Si fue muy importante en el remoto pasado −era el lugar de engorde de mulas, vacas y caballos que se llevaban al norte− y después languideció, curiosamente ese adormecimiento ahora la ha hecho resurgir con una “chapa” notable: como el pueblito que más se parece a sí mismo.
Por eso, supongo, cuelga, para que todos lo vean y que nadie osaría cambiar, un cartel –una artística mayólica− con una leyenda: “Lindo el nombre, bello el pueblo, buena gente, fragante el pan. Quien le ame por todo ello, deje las cosas como están”.
Recorrer sus calles implica conocer los mágicos senderos de la historia, admirar los paisajes de casitas coloniales que surgen del empedrado, introducirse en un mundo de dominio religioso, pugnas políticas y leyendas de misterio.
Está, por ejemplo, la casa de Hernán Benítez, porque aquí nació y vivió el cura que fue confesor y amigo de Eva Perón. Y la de los Reinafé, los hermanos que gobernaban Córdoba cuando mataron a Juan Facundo Quiroga.

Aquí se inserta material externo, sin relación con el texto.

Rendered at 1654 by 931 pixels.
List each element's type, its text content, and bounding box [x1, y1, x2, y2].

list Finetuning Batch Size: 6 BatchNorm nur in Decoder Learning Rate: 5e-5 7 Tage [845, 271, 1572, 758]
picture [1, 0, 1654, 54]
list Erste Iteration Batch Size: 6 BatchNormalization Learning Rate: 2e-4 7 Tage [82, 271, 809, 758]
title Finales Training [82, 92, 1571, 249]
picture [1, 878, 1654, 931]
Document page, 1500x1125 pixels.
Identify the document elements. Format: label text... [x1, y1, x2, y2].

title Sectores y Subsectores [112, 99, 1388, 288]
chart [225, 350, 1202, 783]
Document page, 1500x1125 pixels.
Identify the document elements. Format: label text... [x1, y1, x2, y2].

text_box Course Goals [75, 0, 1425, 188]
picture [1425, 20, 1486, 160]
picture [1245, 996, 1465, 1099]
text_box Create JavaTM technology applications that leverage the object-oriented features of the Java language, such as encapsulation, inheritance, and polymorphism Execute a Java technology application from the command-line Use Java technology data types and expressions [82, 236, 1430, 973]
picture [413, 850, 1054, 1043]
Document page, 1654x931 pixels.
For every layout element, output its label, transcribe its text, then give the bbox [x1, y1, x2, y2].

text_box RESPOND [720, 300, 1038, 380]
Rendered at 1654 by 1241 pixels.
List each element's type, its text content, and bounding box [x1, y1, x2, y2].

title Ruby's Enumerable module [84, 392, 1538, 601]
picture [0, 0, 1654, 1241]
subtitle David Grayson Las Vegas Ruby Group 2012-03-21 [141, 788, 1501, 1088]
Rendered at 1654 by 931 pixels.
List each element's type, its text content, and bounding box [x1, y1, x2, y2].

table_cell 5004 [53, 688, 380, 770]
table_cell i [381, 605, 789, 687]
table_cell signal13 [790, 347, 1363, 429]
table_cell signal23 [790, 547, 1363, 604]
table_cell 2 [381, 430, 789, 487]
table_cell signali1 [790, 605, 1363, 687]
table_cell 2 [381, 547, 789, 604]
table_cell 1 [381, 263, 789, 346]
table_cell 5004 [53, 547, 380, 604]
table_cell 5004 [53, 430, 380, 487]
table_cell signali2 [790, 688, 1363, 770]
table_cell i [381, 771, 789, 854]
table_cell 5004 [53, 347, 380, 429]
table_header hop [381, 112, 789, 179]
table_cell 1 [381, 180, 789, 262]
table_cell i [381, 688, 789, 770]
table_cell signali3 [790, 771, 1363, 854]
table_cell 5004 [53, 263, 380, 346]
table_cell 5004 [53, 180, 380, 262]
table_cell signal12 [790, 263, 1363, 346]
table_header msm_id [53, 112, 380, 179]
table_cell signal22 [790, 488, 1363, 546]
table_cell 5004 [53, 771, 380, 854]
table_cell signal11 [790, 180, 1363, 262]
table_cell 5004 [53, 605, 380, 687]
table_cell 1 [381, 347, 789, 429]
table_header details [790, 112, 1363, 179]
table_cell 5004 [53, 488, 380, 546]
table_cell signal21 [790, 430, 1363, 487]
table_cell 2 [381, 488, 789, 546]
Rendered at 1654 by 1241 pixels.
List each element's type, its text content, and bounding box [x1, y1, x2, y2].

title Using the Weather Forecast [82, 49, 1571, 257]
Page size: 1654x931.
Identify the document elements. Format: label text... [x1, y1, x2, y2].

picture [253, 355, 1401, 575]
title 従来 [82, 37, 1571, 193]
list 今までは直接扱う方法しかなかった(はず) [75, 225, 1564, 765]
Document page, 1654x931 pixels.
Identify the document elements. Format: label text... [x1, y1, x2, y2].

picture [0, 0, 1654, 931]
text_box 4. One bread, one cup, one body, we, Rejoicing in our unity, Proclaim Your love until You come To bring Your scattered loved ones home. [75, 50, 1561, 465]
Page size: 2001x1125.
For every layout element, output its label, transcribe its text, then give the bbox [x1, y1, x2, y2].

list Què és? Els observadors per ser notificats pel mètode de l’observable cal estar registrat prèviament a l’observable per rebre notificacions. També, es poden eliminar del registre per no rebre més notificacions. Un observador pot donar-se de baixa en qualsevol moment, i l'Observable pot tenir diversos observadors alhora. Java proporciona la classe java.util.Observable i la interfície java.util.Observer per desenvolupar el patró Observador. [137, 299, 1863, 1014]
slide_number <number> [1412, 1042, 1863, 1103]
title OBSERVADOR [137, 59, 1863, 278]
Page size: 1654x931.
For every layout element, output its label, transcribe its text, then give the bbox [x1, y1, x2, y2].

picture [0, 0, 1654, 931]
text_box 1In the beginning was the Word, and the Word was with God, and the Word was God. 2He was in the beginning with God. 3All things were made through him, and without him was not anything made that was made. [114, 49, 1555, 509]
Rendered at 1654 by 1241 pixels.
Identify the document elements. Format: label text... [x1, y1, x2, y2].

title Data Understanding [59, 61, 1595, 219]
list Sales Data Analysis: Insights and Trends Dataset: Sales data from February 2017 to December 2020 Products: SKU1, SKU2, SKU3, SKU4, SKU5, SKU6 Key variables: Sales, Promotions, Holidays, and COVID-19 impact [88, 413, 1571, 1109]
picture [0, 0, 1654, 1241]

Porque esas cosas tiene el Camino Real. Uno de los sucesos más conmocionantes en la vida política del país ocurrió cerca de allí, en un paraje polvoriento denominado Barranca Yaco, donde una partida encabezada por el gaucho Santos Pérez emboscó y asesinó al caudillo riojano Facundo Quiroga. Las nueve cruces que pusieron al costado del camino testimonian la masacre.